The Insanity Of Tracking Music Sales In A Shazam World

with No Comments

Ok, get ready for a quick but windy road. No pot of gold at the end, but I promise to make you think.

Last night I watched an old episode of Californication through Showtime On Demand on my Time Warner Cable. I heard a song track at the end of the episode and wanted to find out the artist. I used the Shazam app on my iPhone 4 to find out it was 3 Rounds & A Sound by Blind Pilot. I used the Shazam app to email myself and my girlfriend the info, as she liked the song too.

This morning, I checked the email, followed the iTunes link to buy the song and voila. Blind Pilot got a sale by being featured on a 3 year old tv show. They likely have no idea they are still getting sales from that show. Or maybe they do, but it would only be a hunch.

I imagine iTunes knows that the song came from a Shazam link. And hopefully that data is being passed on to the artist. But beyond that, they have no idea if I was at a bar, a friend’s house, or watching a raunchy yet incredibly well written premium channel TV drama.

In a world of digital cable and mobile phone apps and video game commercials (which could cause a 550% overnight jump in sales) the game of marketing music is very much a wild west.
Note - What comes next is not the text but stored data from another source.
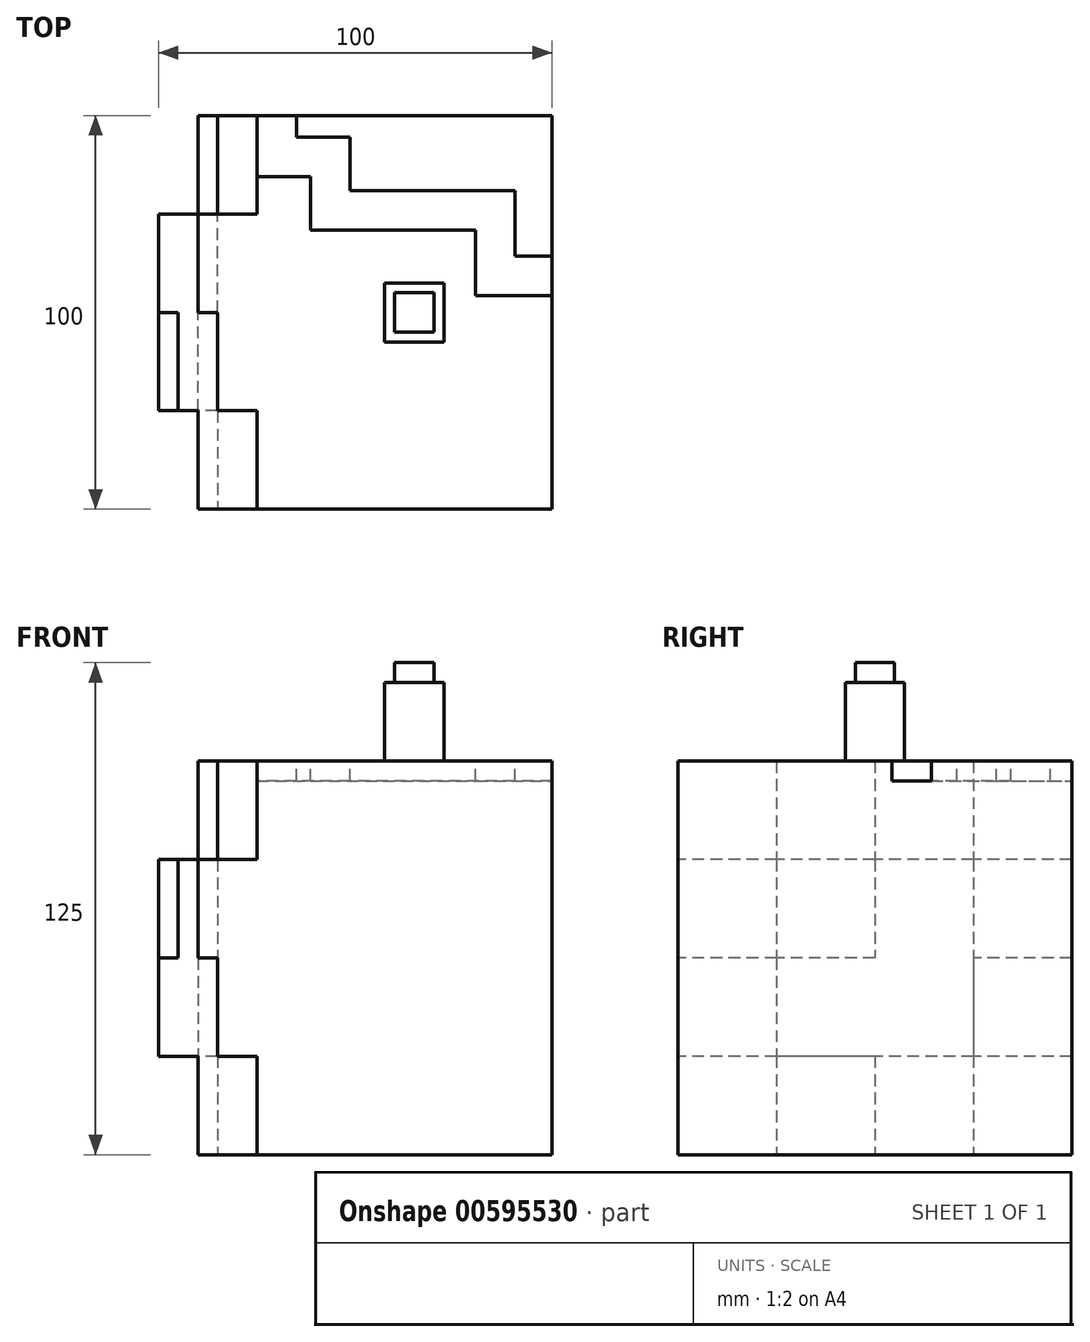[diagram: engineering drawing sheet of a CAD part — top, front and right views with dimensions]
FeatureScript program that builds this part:
annotation { "Feature Type Name" : "Feature", "Feature Type Description" : "" }
export const myFeature = defineFeature(function(context is Context, id is Id, definition is map)
    precondition{}
    {
        {
            var Q0;
            Q0=qCreatedBy(makeId("Top.planeOp"),FACE);
            var sketch = newSketch(context, id + "F0", { "sketchPlane" : qUnion([Q0])});
            skLineSegment(sketch, "E0.bottom", {"start": v(51.35, -50) * mm, "end": v(-48.65, -50) * mm});
            skLineSegment(sketch, "E0.top", {"start": v(51.35, 50) * mm, "end": v(-48.65, 50) * mm});
            skLineSegment(sketch, "E0.left", {"start": v(51.35, -50) * mm, "end": v(51.35, 50) * mm});
            skLineSegment(sketch, "E0.right", {"start": v(-48.65, -50) * mm, "end": v(-48.65, 50) * mm});
            skPoint(sketch, "E0.middle", {"position": v(1.35, 0) * mm});
            skSolve(sketch);
        }
        {
            var Q0;
            Q0=makeQuery(id+"F0.imprint","IMPRINT",FACE,{"disambiguationData":[TD([[makeQuery(id+"F0.imprint","IMPRINT",EDGE,{"derivedFrom":sQuery(id+"F0.wireOp",EDGE,"E0.bottom")}),-1.0]])]});
            extrude(context, id + "F1", {"entities" : qUnion([Q0]), "depth" : 100 * mm, "offsetDistance" : 25 * mm});
        }
        {
            var Q0;
            Q0=makeQuery(id+"F1.opExtrude","SWEPT_FACE",FACE,{"disambiguationData":[OSD([sQuery(id+"F0.wireOp",EDGE,"E0.right")])]});
            var sketch = newSketch(context, id + "F2", { "sketchPlane" : qUnion([Q0])});
            skLineSegment(sketch, "E1", {"start": v(0, 100) * mm, "end": v(0, 0) * mm});
            skLineSegment(sketch, "E2", {"start": v(-50, 50) * mm, "end": v(50, 50) * mm});
            skLineSegment(sketch, "E3", {"start": v(-50, 75) * mm, "end": v(50, 75) * mm});
            skLineSegment(sketch, "E4", {"start": v(-50, 25) * mm, "end": v(50, 25) * mm});
            skLineSegment(sketch, "E5", {"start": v(-25, 100) * mm, "end": v(-25, 0) * mm});
            skLineSegment(sketch, "E6", {"start": v(25, 100) * mm, "end": v(25, 0) * mm});
            skSolve(sketch);
        }
        {
            var Q0;
            {var subQ1=sQuery(id+"F0.wireOp",EDGE,"E0.right");var subQ4=sQuery(id+"F2.wireOp",EDGE,"E5");var subQ6=makeQuery(id+"F1.opExtrude","CAP_EDGE",EDGE,{"disambiguationData":[OSD([subQ1])],"isStart":false});var subQ7=makeQuery(id+"F2.imprint","INTERSECT",VERTEX,{"derivedFrom":[subQ6,subQ4]});Q0=makeQuery(id+"F2.imprint","IMPRINT",FACE,{"disambiguationData":[TD([[makeQuery(id+"F2.imprint","IMPRINT",EDGE,{"disambiguationData":[TD([[subQ7,-1.0]])],"derivedFrom":subQ4}),-1.0]])]});}
            var Q1;
            {var subQ1=sQuery(id+"F0.wireOp",EDGE,"E0.right");var subQ4=sQuery(id+"F2.wireOp",EDGE,"E5");var subQ6=makeQuery(id+"F1.opExtrude","CAP_EDGE",EDGE,{"disambiguationData":[OSD([subQ1])],"isStart":true});var subQ7=makeQuery(id+"F2.imprint","INTERSECT",VERTEX,{"derivedFrom":[subQ6,subQ4]});Q1=makeQuery(id+"F2.imprint","IMPRINT",FACE,{"disambiguationData":[TD([[makeQuery(id+"F2.imprint","IMPRINT",EDGE,{"disambiguationData":[TD([[subQ7,1.0]])],"derivedFrom":subQ4}),-1.0]])]});}
            var Q2;
            {var subQ1=sQuery(id+"F0.wireOp",EDGE,"E0.right");var subQ4=sQuery(id+"F2.wireOp",EDGE,"E6");var subQ6=makeQuery(id+"F1.opExtrude","CAP_EDGE",EDGE,{"disambiguationData":[OSD([subQ1])],"isStart":true});var subQ7=makeQuery(id+"F2.imprint","INTERSECT",VERTEX,{"derivedFrom":[subQ6,subQ4]});Q2=makeQuery(id+"F2.imprint","IMPRINT",FACE,{"disambiguationData":[TD([[makeQuery(id+"F2.imprint","IMPRINT",EDGE,{"disambiguationData":[TD([[subQ7,1.0]])],"derivedFrom":subQ4}),1.0]])]});}
            var Q3;
            {var subQ1=sQuery(id+"F0.wireOp",EDGE,"E0.right");var subQ4=sQuery(id+"F2.wireOp",EDGE,"E6");var subQ6=makeQuery(id+"F1.opExtrude","CAP_EDGE",EDGE,{"disambiguationData":[OSD([subQ1])],"isStart":false});var subQ8=makeQuery(id+"F2.imprint","INTERSECT",VERTEX,{"derivedFrom":[subQ6,subQ4]});Q3=makeQuery(id+"F2.imprint","IMPRINT",FACE,{"disambiguationData":[TD([[makeQuery(id+"F2.imprint","IMPRINT",EDGE,{"disambiguationData":[TD([[subQ8,-1.0]])],"derivedFrom":subQ4}),1.0]])]});}
            extrude(context, id + "F3", {"entities" : qUnion([Q0, Q1, Q2, Q3]), "operationType" : NewBodyOperationType.REMOVE, "oppositeDirection" : true, "depth" : 25 * mm, "offsetDistance" : 25 * mm});
        }
        {
            var Q0;
            {var subQ0=sQuery(id+"F2.wireOp",EDGE,"E2");var subQ3=sQuery(id+"F2.wireOp",EDGE,"E5");var subQ4=makeQuery(id+"F2.imprint","INTERSECT",VERTEX,{"derivedFrom":[subQ0,subQ3]});Q0=makeQuery(id+"F2.imprint","IMPRINT",FACE,{"disambiguationData":[TD([[makeQuery(id+"F2.imprint","IMPRINT",EDGE,{"disambiguationData":[TD([[subQ4,1.0]])],"derivedFrom":subQ3}),-1.0]])]});}
            var Q1;
            {var subQ0=sQuery(id+"F2.wireOp",EDGE,"E2");var subQ3=sQuery(id+"F2.wireOp",EDGE,"E6");var subQ4=makeQuery(id+"F2.imprint","INTERSECT",VERTEX,{"derivedFrom":[subQ0,subQ3]});Q1=makeQuery(id+"F2.imprint","IMPRINT",FACE,{"disambiguationData":[TD([[makeQuery(id+"F2.imprint","IMPRINT",EDGE,{"disambiguationData":[TD([[subQ4,-1.0]])],"derivedFrom":subQ3}),1.0]])]});}
            var Q2;
            {var subQ0=sQuery(id+"F2.wireOp",EDGE,"E1");var subQ1=makeQuery(id+"F1.opExtrude","CAP_EDGE",EDGE,{"disambiguationData":[OSD([sQuery(id+"F0.wireOp",EDGE,"E0.right")])],"isStart":false});var subQ2=makeQuery(id+"F2.imprint","INTERSECT",VERTEX,{"derivedFrom":[subQ1,subQ0]});Q2=makeQuery(id+"F2.imprint","IMPRINT",FACE,{"disambiguationData":[TD([[makeQuery(id+"F2.imprint","IMPRINT",EDGE,{"disambiguationData":[TD([[subQ2,-1.0]])],"derivedFrom":subQ0}),1.0]])]});}
            var Q3;
            {var subQ0=sQuery(id+"F2.wireOp",EDGE,"E1");var subQ1=makeQuery(id+"F1.opExtrude","CAP_EDGE",EDGE,{"disambiguationData":[OSD([sQuery(id+"F0.wireOp",EDGE,"E0.right")])],"isStart":true});var subQ2=makeQuery(id+"F2.imprint","INTERSECT",VERTEX,{"derivedFrom":[subQ1,subQ0]});Q3=makeQuery(id+"F2.imprint","IMPRINT",FACE,{"disambiguationData":[TD([[makeQuery(id+"F2.imprint","IMPRINT",EDGE,{"disambiguationData":[TD([[subQ2,1.0]])],"derivedFrom":subQ0}),-1.0]])]});}
            extrude(context, id + "F4", {"entities" : qUnion([Q0, Q1, Q2, Q3]), "operationType" : NewBodyOperationType.REMOVE, "oppositeDirection" : true, "depth" : 15 * mm, "offsetDistance" : 25 * mm});
        }
        {
            var Q0;
            {var subQ0=sQuery(id+"F2.wireOp",EDGE,"E1");var subQ1=makeQuery(id+"F1.opExtrude","CAP_EDGE",EDGE,{"disambiguationData":[OSD([sQuery(id+"F0.wireOp",EDGE,"E0.right")])],"isStart":false});var subQ2=makeQuery(id+"F2.imprint","INTERSECT",VERTEX,{"derivedFrom":[subQ1,subQ0]});Q0=makeQuery(id+"F2.imprint","IMPRINT",FACE,{"disambiguationData":[TD([[makeQuery(id+"F2.imprint","IMPRINT",EDGE,{"disambiguationData":[TD([[subQ2,-1.0]])],"derivedFrom":subQ0}),-1.0]])]});}
            var Q1;
            {var subQ0=sQuery(id+"F2.wireOp",EDGE,"E1");var subQ1=makeQuery(id+"F1.opExtrude","CAP_EDGE",EDGE,{"disambiguationData":[OSD([sQuery(id+"F0.wireOp",EDGE,"E0.right")])],"isStart":true});var subQ2=makeQuery(id+"F2.imprint","INTERSECT",VERTEX,{"derivedFrom":[subQ1,subQ0]});Q1=makeQuery(id+"F2.imprint","IMPRINT",FACE,{"disambiguationData":[TD([[makeQuery(id+"F2.imprint","IMPRINT",EDGE,{"disambiguationData":[TD([[subQ2,1.0]])],"derivedFrom":subQ0}),1.0]])]});}
            var Q2;
            {var subQ0=sQuery(id+"F2.wireOp",EDGE,"E2");var subQ3=sQuery(id+"F2.wireOp",EDGE,"E5");var subQ4=makeQuery(id+"F2.imprint","INTERSECT",VERTEX,{"derivedFrom":[subQ0,subQ3]});Q2=makeQuery(id+"F2.imprint","IMPRINT",FACE,{"disambiguationData":[TD([[makeQuery(id+"F2.imprint","IMPRINT",EDGE,{"disambiguationData":[TD([[subQ4,-1.0]])],"derivedFrom":subQ3}),-1.0]])]});}
            var Q3;
            {var subQ0=sQuery(id+"F2.wireOp",EDGE,"E2");var subQ3=sQuery(id+"F2.wireOp",EDGE,"E6");var subQ4=makeQuery(id+"F2.imprint","INTERSECT",VERTEX,{"derivedFrom":[subQ0,subQ3]});Q3=makeQuery(id+"F2.imprint","IMPRINT",FACE,{"disambiguationData":[TD([[makeQuery(id+"F2.imprint","IMPRINT",EDGE,{"disambiguationData":[TD([[subQ4,1.0]])],"derivedFrom":subQ3}),1.0]])]});}
            extrude(context, id + "F5", {"entities" : qUnion([Q0, Q1, Q2, Q3]), "operationType" : NewBodyOperationType.REMOVE, "oppositeDirection" : true, "depth" : 10 * mm, "offsetDistance" : 25 * mm});
        }
        {
            var Q0;
            {var subQ0=sQuery(id+"F2.wireOp",EDGE,"E3");var subQ1=sQuery(id+"F2.wireOp",EDGE,"E1");var subQ2=makeQuery(id+"F2.imprint","INTERSECT",VERTEX,{"derivedFrom":[subQ1,subQ0]});Q0=makeQuery(id+"F2.imprint","IMPRINT",FACE,{"disambiguationData":[TD([[makeQuery(id+"F2.imprint","IMPRINT",EDGE,{"disambiguationData":[TD([[subQ2,-1.0]])],"derivedFrom":subQ1}),1.0]])]});}
            extrude(context, id + "F6", {"entities" : qUnion([Q0]), "operationType" : NewBodyOperationType.REMOVE, "oppositeDirection" : true, "depth" : 5 * mm, "offsetDistance" : 25 * mm});
        }
        {
            var Q0;
            Q0=makeQuery(id+"F1.opExtrude","CAP_FACE",FACE,{"disambiguationData":[OSD([sQuery(id+"F0.wireOp",EDGE,"E0.bottom"),sQuery(id+"F0.wireOp",EDGE,"E0.top"),sQuery(id+"F0.wireOp",EDGE,"E0.left"),sQuery(id+"F0.wireOp",EDGE,"E0.right")])],"isStart":false});
            var sketch = newSketch(context, id + "F7", { "sketchPlane" : qUnion([Q0])});
            skLineSegment(sketch, "E7", {"start": v(51.35, 50) * mm, "end": v(-23.65, 50) * mm});
            skLineSegment(sketch, "E8", {"start": v(-23.65, 50) * mm, "end": v(-23.65, 34.5) * mm});
            skLineSegment(sketch, "E9", {"start": v(-23.65, 34.5) * mm, "end": v(-10, 34.5) * mm});
            skLineSegment(sketch, "E10", {"start": v(-10, 34.5) * mm, "end": v(-10, 20.88) * mm});
            skLineSegment(sketch, "E11", {"start": v(-10, 20.88) * mm, "end": v(31.88, 20.88) * mm});
            skLineSegment(sketch, "E12", {"start": v(31.88, 20.88) * mm, "end": v(31.88, 4.3) * mm});
            skLineSegment(sketch, "E13", {"start": v(31.88, 4.3) * mm, "end": v(51.35, 4.3) * mm});
            skLineSegment(sketch, "E14", {"start": v(51.35, 4.3) * mm, "end": v(51.35, 14.3) * mm});
            skLineSegment(sketch, "E15", {"start": v(51.35, 14.3) * mm, "end": v(41.88, 14.3) * mm});
            skLineSegment(sketch, "E16", {"start": v(41.88, 14.3) * mm, "end": v(41.88, 30.88) * mm});
            skLineSegment(sketch, "E17", {"start": v(41.88, 30.88) * mm, "end": v(0, 30.88) * mm});
            skLineSegment(sketch, "E18", {"start": v(0, 30.88) * mm, "end": v(0, 44.5) * mm});
            skLineSegment(sketch, "E19", {"start": v(0, 44.5) * mm, "end": v(-13.65, 44.5) * mm});
            skLineSegment(sketch, "E20", {"start": v(-13.65, 44.5) * mm, "end": v(-13.65, 50) * mm});
            skLineSegment(sketch, "E21", {"start": v(-13.65, 50) * mm, "end": v(-23.65, 50) * mm});
            skSolve(sketch);
        }
        {
            var Q0;
            Q0=makeQuery(id+"F7.imprint","IMPRINT",FACE,{"disambiguationData":[TD([[makeQuery(id+"F7.imprint","IMPRINT",EDGE,{"derivedFrom":sQuery(id+"F7.wireOp",EDGE,"E8")}),-1.0]])]});
            extrude(context, id + "F8", {"entities" : qUnion([Q0]), "operationType" : NewBodyOperationType.REMOVE, "oppositeDirection" : true, "depth" : 5 * mm, "offsetDistance" : 25 * mm});
        }
        {
            var Q0;
            {var subQ5=sQuery(id+"F0.wireOp",EDGE,"E0.right");var subQ8=sQuery(id+"F0.wireOp",EDGE,"E0.bottom");var subQ9=sQuery(id+"F0.wireOp",EDGE,"E0.top");var subQ10=sQuery(id+"F0.wireOp",EDGE,"E0.left");Q0=makeQuery(id+"F8.boolean.opBoolean","SPLIT",FACE,{"disambiguationData":[TD([makeQuery(id+"F1.opExtrude","SWEPT_FACE",FACE,{"disambiguationData":[OSD([subQ8])]})])],"derivedFrom":makeQuery(id+"F1.opExtrude","CAP_FACE",FACE,{"disambiguationData":[OSD([subQ8,subQ9,subQ10,subQ5])],"isStart":false})});}
            var sketch = newSketch(context, id + "F9", { "sketchPlane" : qUnion([Q0])});
            skLineSegment(sketch, "E22.bottom", {"start": v(8.8, 7.5) * mm, "end": v(23.8, 7.5) * mm});
            skLineSegment(sketch, "E22.top", {"start": v(8.8, -7.5) * mm, "end": v(23.8, -7.5) * mm});
            skLineSegment(sketch, "E22.left", {"start": v(8.8, 7.5) * mm, "end": v(8.8, -7.5) * mm});
            skLineSegment(sketch, "E22.right", {"start": v(23.8, 7.5) * mm, "end": v(23.8, -7.5) * mm});
            skPoint(sketch, "E22.middle", {"position": v(16.3, 0) * mm});
            skSolve(sketch);
        }
        {
            var Q0;
            Q0=makeQuery(id+"F9.imprint","IMPRINT",FACE,{"disambiguationData":[TD([[makeQuery(id+"F9.imprint","IMPRINT",EDGE,{"derivedFrom":sQuery(id+"F9.wireOp",EDGE,"E22.bottom")}),-1.0]])]});
            extrude(context, id + "F10", {"entities" : qUnion([Q0]), "operationType" : NewBodyOperationType.ADD, "depth" : 20 * mm, "offsetDistance" : 25 * mm});
        }
        {
            var Q0;
            Q0=makeQuery(id+"F10.opExtrude","CAP_FACE",FACE,{"disambiguationData":[OSD([sQuery(id+"F9.wireOp",EDGE,"E22.bottom"),sQuery(id+"F9.wireOp",EDGE,"E22.top"),sQuery(id+"F9.wireOp",EDGE,"E22.left"),sQuery(id+"F9.wireOp",EDGE,"E22.right")])],"isStart":false});
            var sketch = newSketch(context, id + "F11", { "sketchPlane" : qUnion([Q0])});
            skLineSegment(sketch, "E23.bottom", {"start": v(21.3, -5) * mm, "end": v(11.3, -5) * mm});
            skLineSegment(sketch, "E23.top", {"start": v(21.3, 5) * mm, "end": v(11.3, 5) * mm});
            skLineSegment(sketch, "E23.left", {"start": v(21.3, -5) * mm, "end": v(21.3, 5) * mm});
            skLineSegment(sketch, "E23.right", {"start": v(11.3, -5) * mm, "end": v(11.3, 5) * mm});
            skPoint(sketch, "E23.middle", {"position": v(16.3, 0) * mm});
            skSolve(sketch);
        }
        {
            var Q0;
            Q0=makeQuery(id+"F11.imprint","IMPRINT",FACE,{"disambiguationData":[TD([[makeQuery(id+"F11.imprint","IMPRINT",EDGE,{"derivedFrom":sQuery(id+"F11.wireOp",EDGE,"E23.bottom")}),-1.0]])]});
            extrude(context, id + "F12", {"entities" : qUnion([Q0]), "operationType" : NewBodyOperationType.ADD, "depth" : 5 * mm, "offsetDistance" : 25 * mm});
        }
    });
Social media monitoring and iTunes metrics and Google Analytics and Nielsen tracking data can all give you glimpses of the consumer path I have outlined above. But they would not get you the whole story line.

As it was with marketing before the rise of the internet, we are often playing a game of educated guesses and hunches in proving the success of marketing.

Word of mouth and eyeballs on your product (or in this case ears) are as important as ever.